节选文字:
对于杨成武的抢风头,林彪也不能等闲视之,否则别人会误以为林彪对宣传毛泽东不热心。
(18)
11月29日,林彪给海军“学习毛泽东思想代表大会”题词:“大海航行靠舵手,干革命靠毛泽东思想”。这一下子,全国又开始大张旗鼓地宣传林彪的题词,同时让人们感到,林彪还是在“大树特树”毛泽东的,这样林彪就挽回了杨成武暗喻他宣传毛泽东不够的影响。
《大树特树》这篇文章,本来是杨成武想要吹捧讨好毛泽东的。杨成武看到林彪吹捧毛泽东,登上了接班人的宝座,就误以为毛泽东喜欢别人吹捧,林彪就是靠吹捧毛泽东爬上去的。于是杨成武把林彪当作榜样,也来大捧特捧毛泽东,以为这样就能讨得毛泽东的欢心,以为这样可以使他更上一层楼,在“九大”进入政治局常委。
但杨成武犯了东施效颦的错误,他没有看到林彪吹捧毛泽东的时代背景不同。林彪在1960年之后毛泽东最困难的那段时间吹捧毛泽东,是给毛泽东雪中送炭,毛泽东当然要感谢林彪了。而现在杨成武吹捧毛泽东,只不过是锦上添花,毛泽东不但不会感谢他,反而看出他有野心。于是,毛泽东很快就对杨成武这篇文章做出了批评。
据吴法宪回忆说:【谁知道,杨成武这篇文章,在不久之后遭到了毛泽东的批评。12月17日,毛泽东在湖南省革委会的报告上作了六条批示,批示中的前两条都提到杨成武的这篇文章。其中第一条批示说:“绝对权威的提法不妥。从来没有什么单独的绝对权威,凡是权威都是相对的。”第二条批示说:“大树特树的说法也不妥。权威只能是从斗争实践中自然地建立,不能由人工去建立,这样建立的权威必然会垮下来。”】
【毛泽东将这个批示转给了林彪、周恩来以及中央文革。12月27日,以中共中央、中央文革的名义,将毛泽东的这个批示转发给国务院、各省市自治区,以及《人民日报》、《红旗》杂志等新闻机构。这样一来,就等于在全国公开了毛泽东对《大树特树》一文的批评,使人不得不联想到杨成武。】
毛泽东对杨成武的公开批评,已经显示出毛泽东准备要拿掉杨成武了。但毛泽东本来并没有想要“打倒”杨成武,只是准备给杨成武一个冷处理,降职处分就算完了。没想到杨成武在他女儿杨毅的问题上,与空军司令吴法宪闹翻了,进而又与林彪严重冲突,引发林彪对杨成武的巨大不满。这样一来,毛泽东不得不考虑与林彪的关系,所以就决定“打倒”杨成武了。
(19)
杨成武让自己的女儿杨毅到《空军报》工作后,空军政委余立金为了讨好一下杨成武,就派自己的秘书单世充专门去“帮助”杨毅,为杨毅的工作创造方便。余立金这么做也是出于“好心”,但没想到却惹出一场男女关系问题,牵连到他自己也被打倒了。

所给材料:
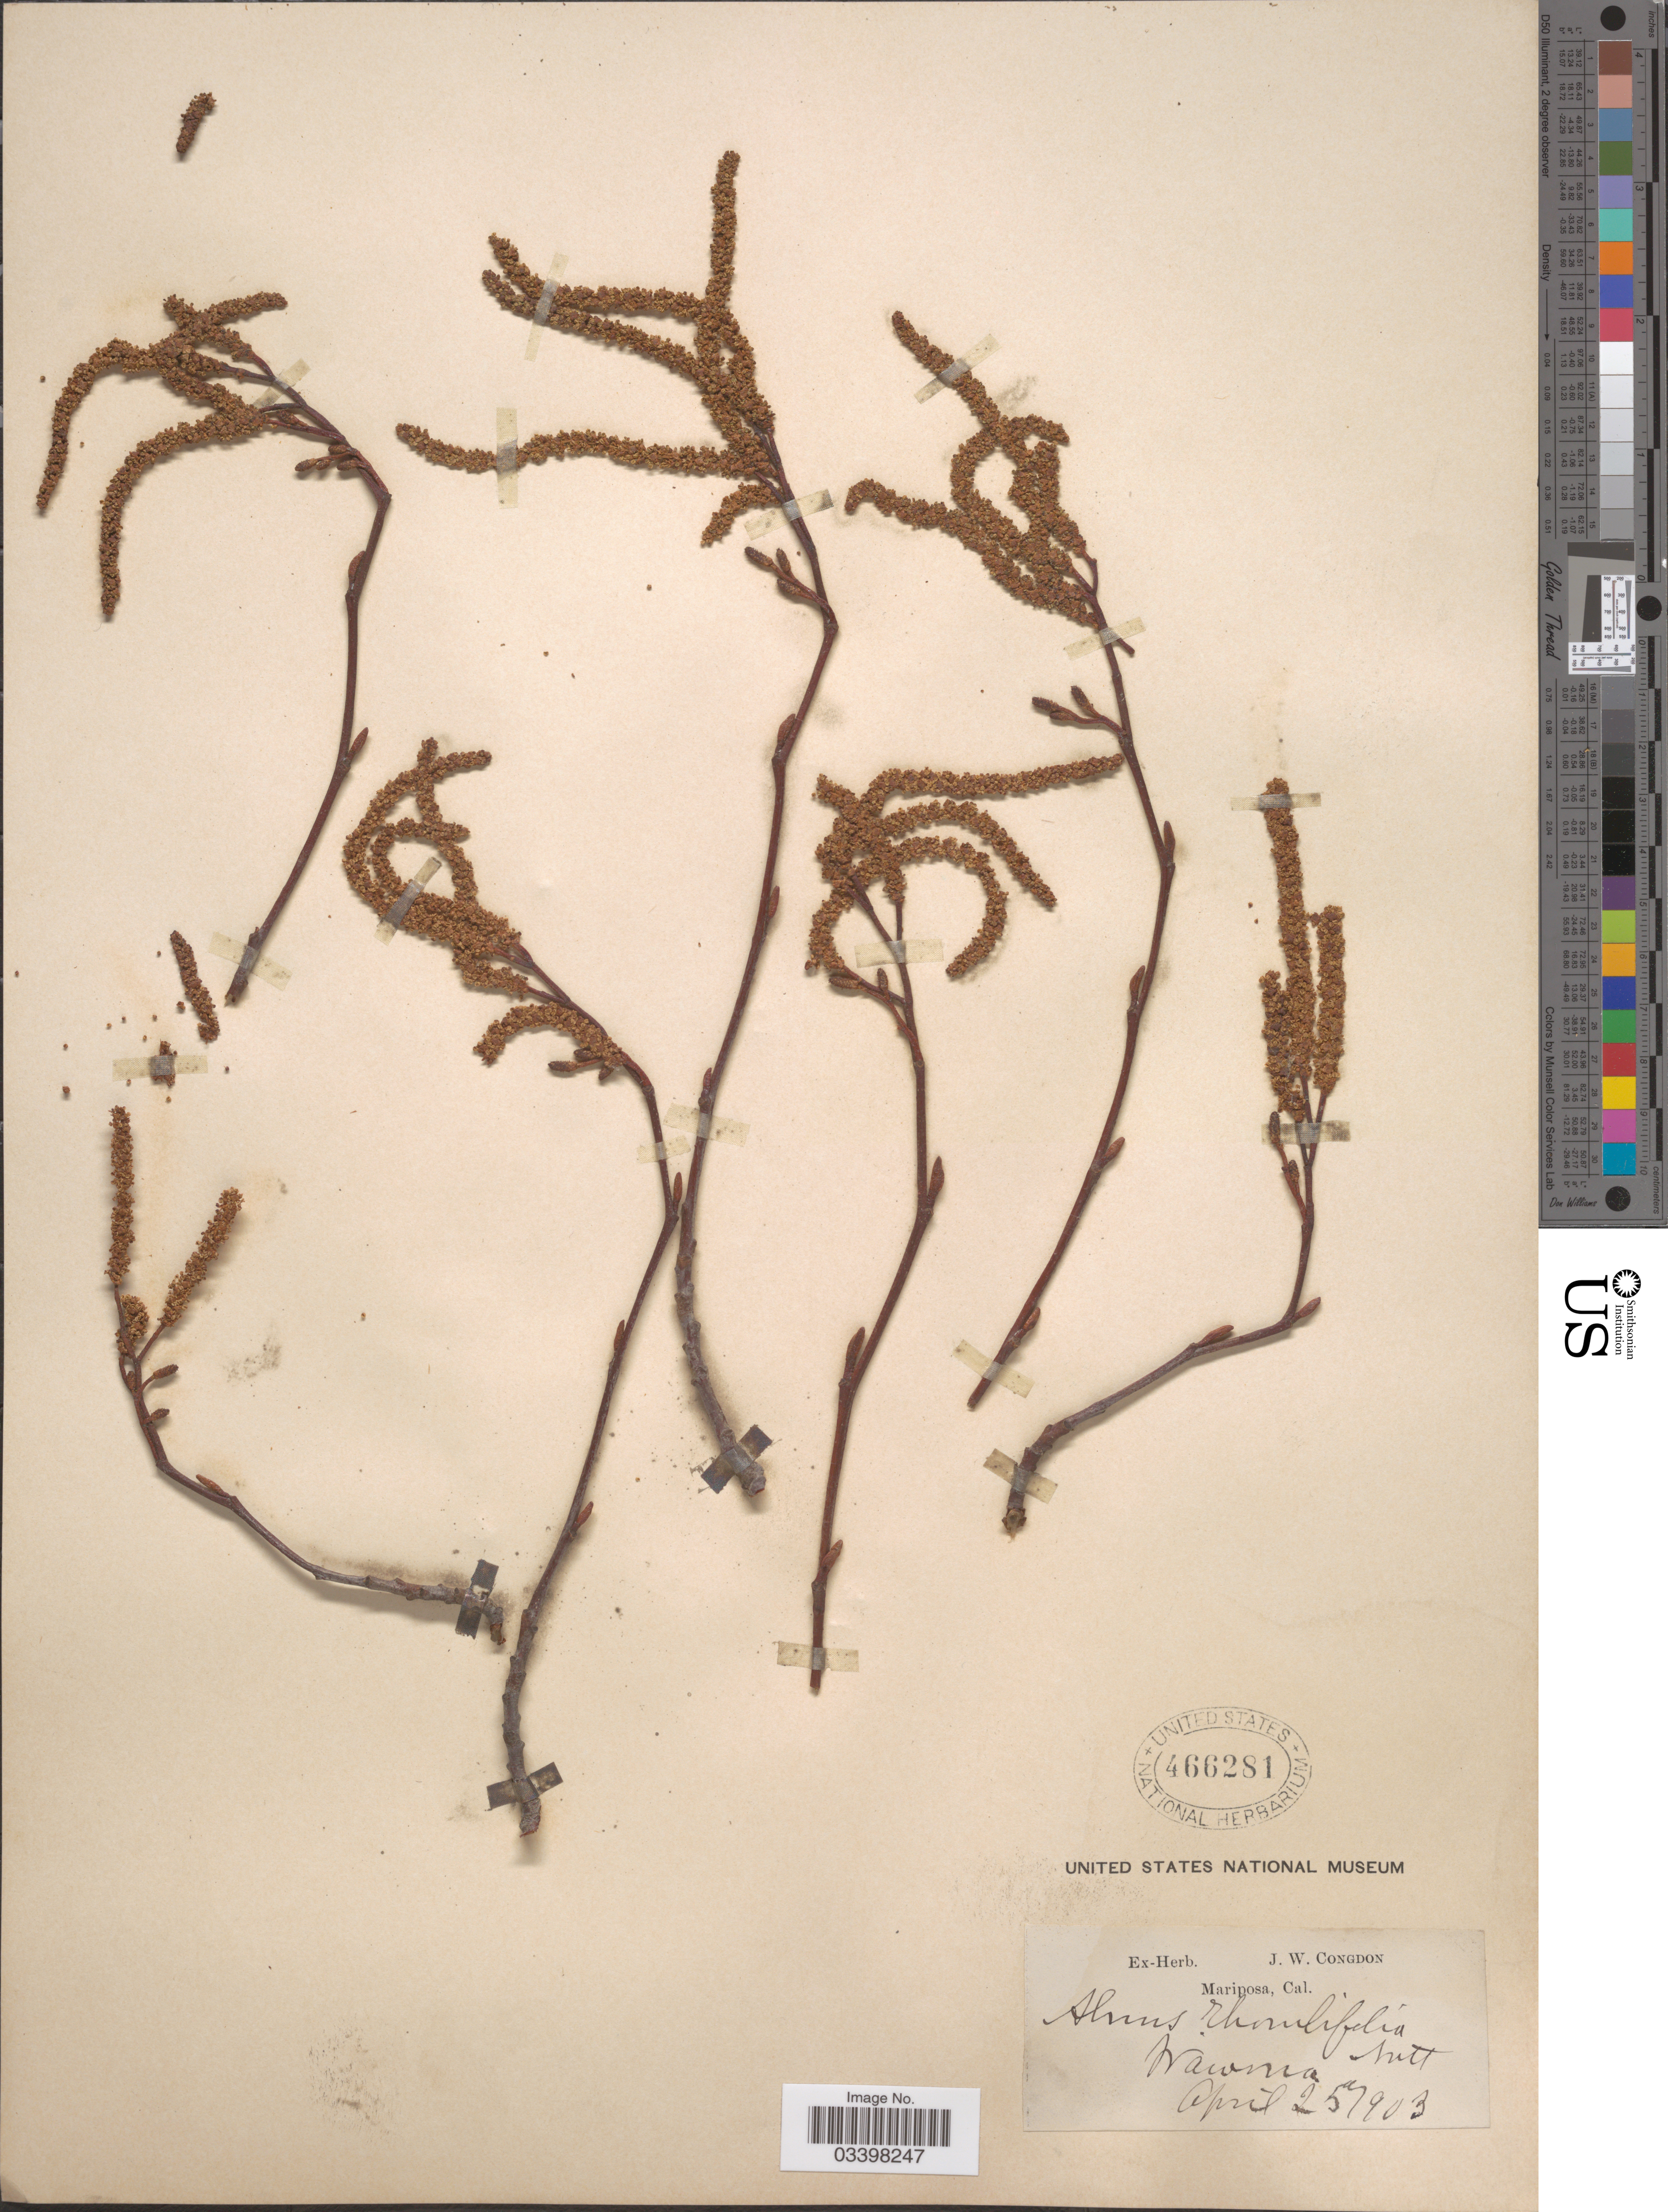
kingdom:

...

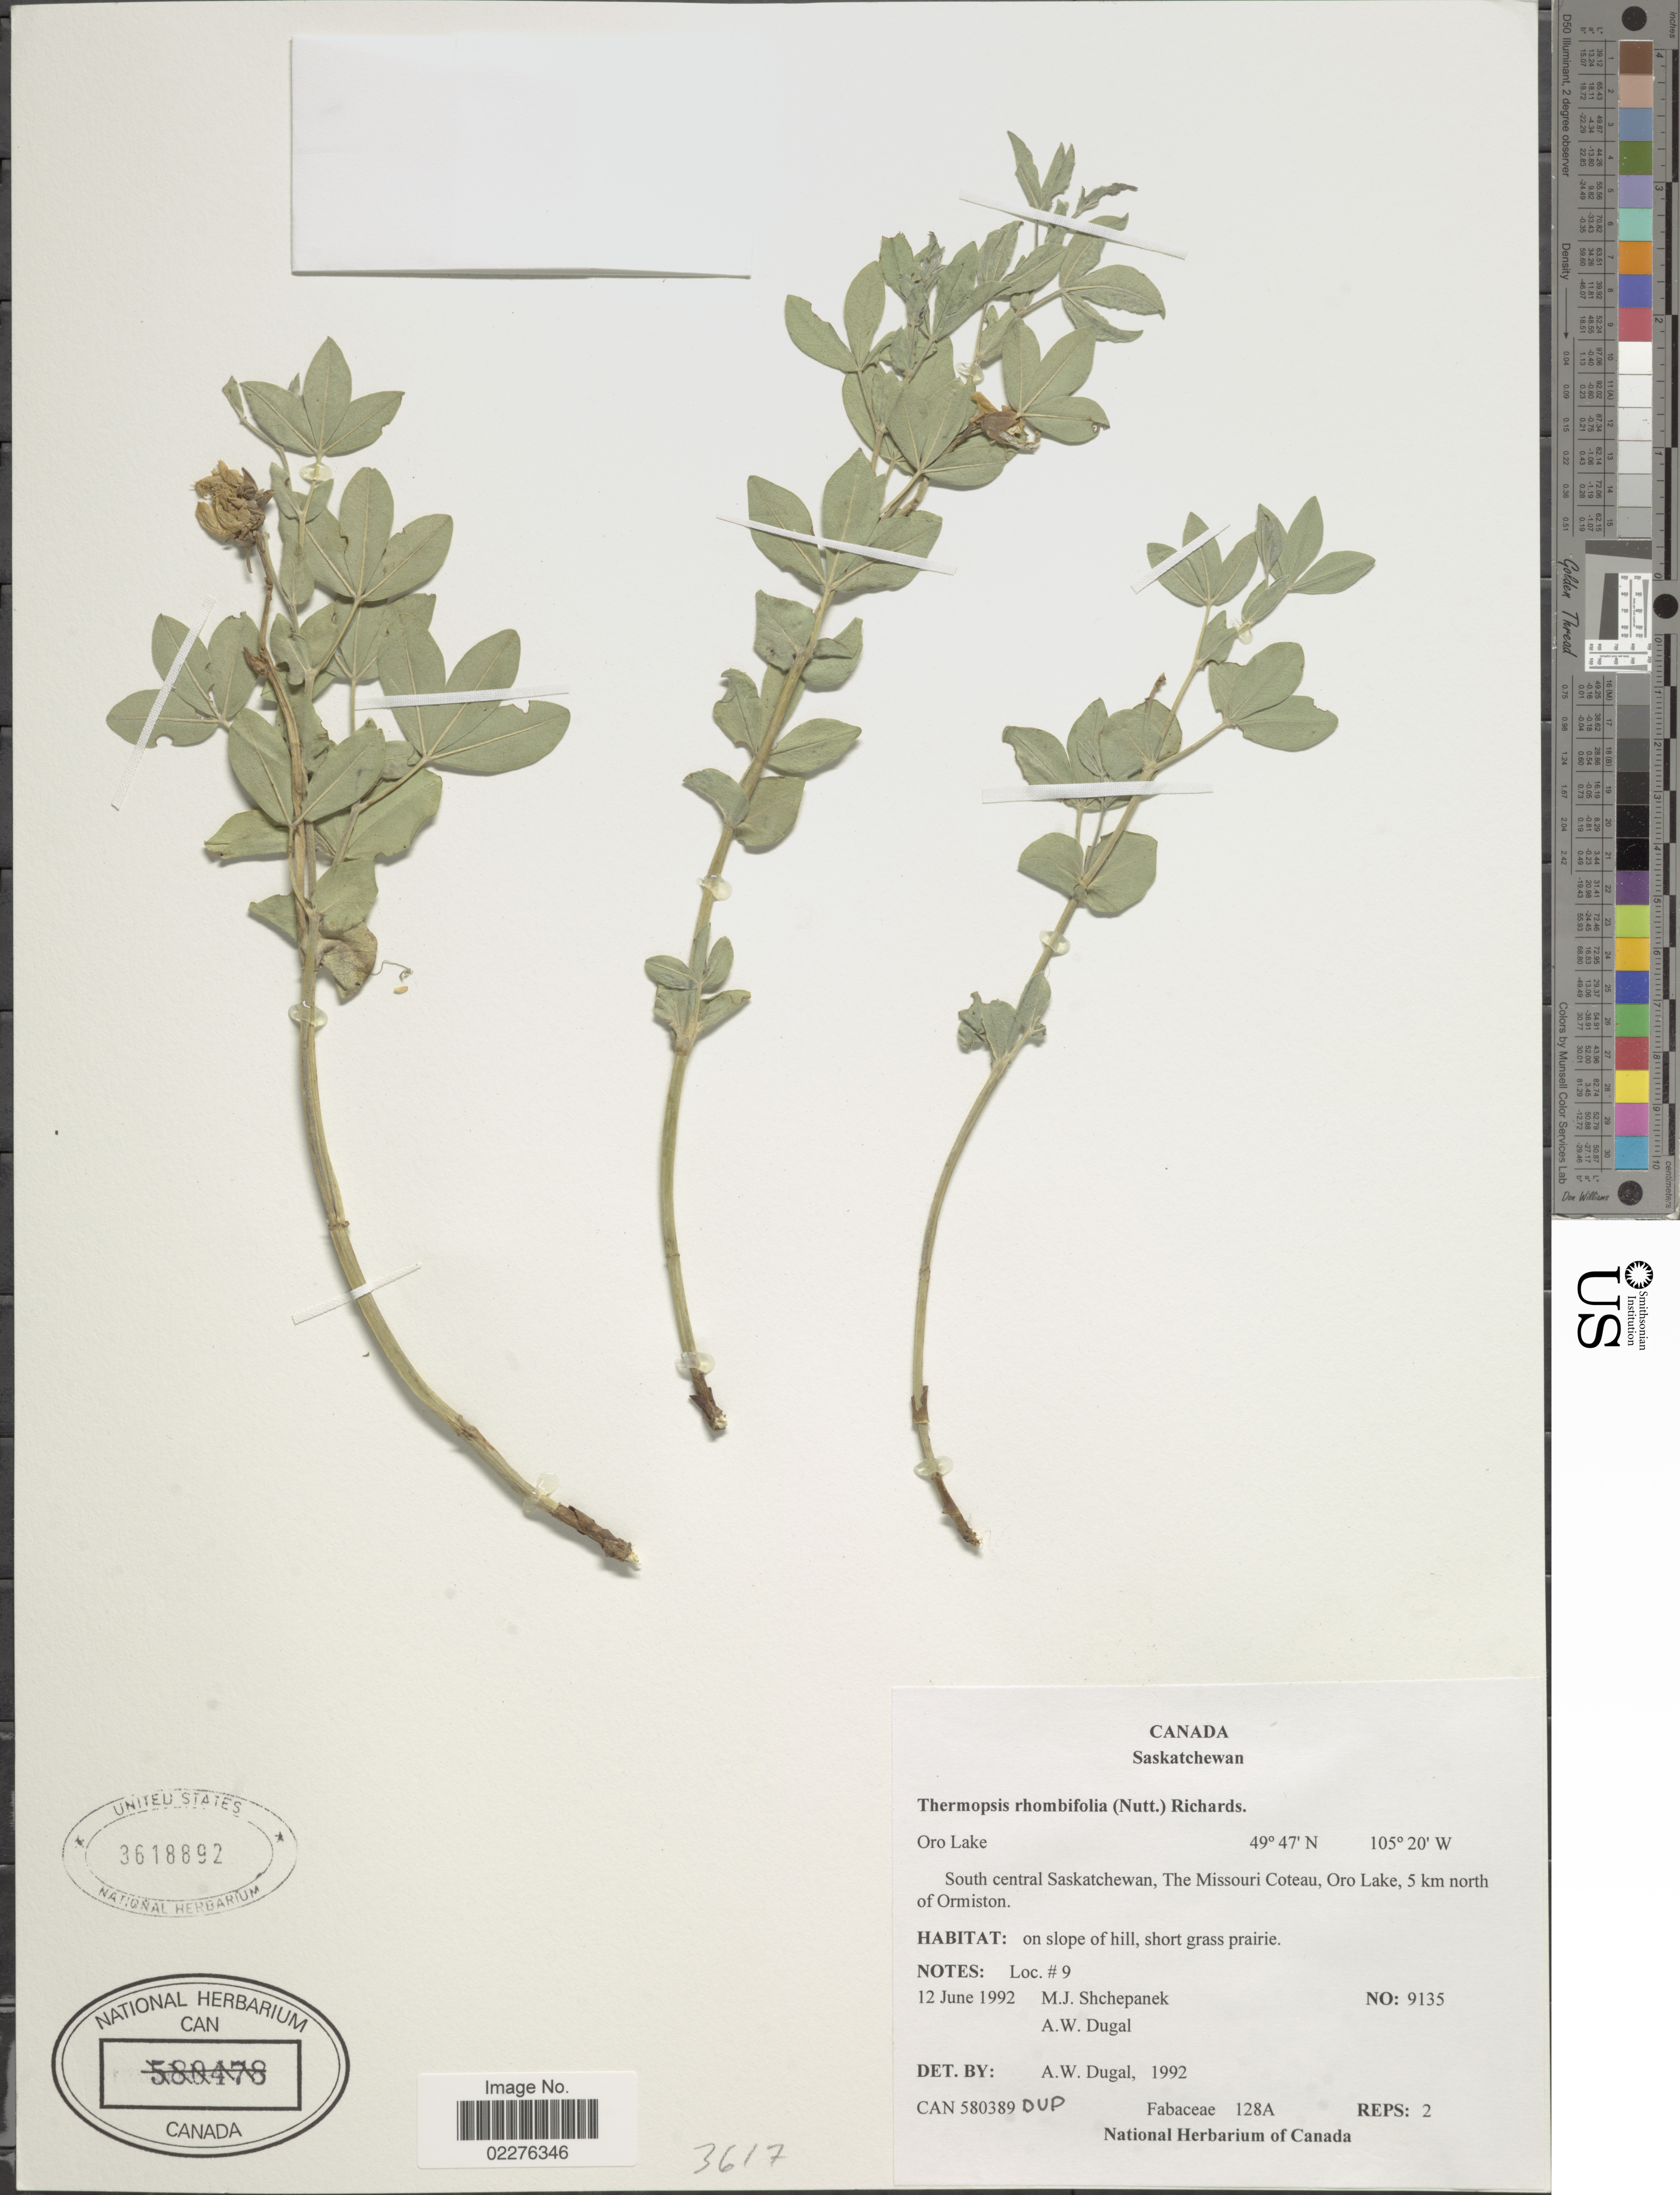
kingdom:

练习题目:
(1) 把选段里以“但杨成武犯了东施效颦的错误,他没有看到林”开头、以“题,牵连到他自己也被打倒了。”结尾的那部分文字照原文抄录下来。
(2) 根据选段回答下列问题:
(a) 11月29日,林彪为海军的哪个大会题词?
(b) 毛泽东的六条批示是写在哪个机构的报告上的?
(c) 余立金派谁去“帮助”杨毅?

作答结果:
(1)
但杨成武犯了东施效颦的错误,他没有看到林彪吹捧毛泽东的时代背景不同。林彪在1960年之后毛泽东最困难的那段时间吹捧毛泽东,是给毛泽东雪中送炭,毛泽东当然要感谢林彪了。而现在杨成武吹捧毛泽东,只不过是锦上添花,毛泽东不但不会感谢他,反而看出他有野心。于是,毛泽东很快就对杨成武这篇文章做出了批评。
据吴法宪回忆说:【谁知道,杨成武这篇文章,在不久之后遭到了毛泽东的批评。12月17日,毛泽东在湖南省革委会的报告上作了六条批示,批示中的前两条都提到杨成武的这篇文章。其中第一条批示说:“绝对权威的提法不妥。从来没有什么单独的绝对权威,凡是权威都是相对的。”第二条批示说:“大树特树的说法也不妥。权威只能是从斗争实践中自然地建立,不能由人工去建立,这样建立的权威必然会垮下来。”】
【毛泽东将这个批示转给了林彪、周恩来以及中央文革。12月27日,以中共中央、中央文革的名义,将毛泽东的这个批示转发给国务院、各省市自治区,以及《人民日报》、《红旗》杂志等新闻机构。这样一来,就等于在全国公开了毛泽东对《大树特树》一文的批评,使人不得不联想到杨成武。】
毛泽东对杨成武的公开批评,已经显示出毛泽东准备要拿掉杨成武了。但毛泽东本来并没有想要“打倒”杨成武,只是准备给杨成武一个冷处理,降职处分就算完了。没想到杨成武在他女儿杨毅的问题上,与空军司令吴法宪闹翻了,进而又与林彪严重冲突,引发林彪对杨成武的巨大不满。这样一来,毛泽东不得不考虑与林彪的关系,所以就决定“打倒”杨成武了。
(19)
杨成武让自己的女儿杨毅到《空军报》工作后,空军政委余立金为了讨好一下杨成武,就派自己的秘书单世充专门去“帮助”杨毅,为杨毅的工作创造方便。余立金这么做也是出于“好心”,但没想到却惹出一场男女关系问题,牵连到他自己也被打倒了。

(2)
(a) 海军“学习毛泽东思想代表大会”。
(b) 湖南省革委会。
(c) 他的秘书单世充。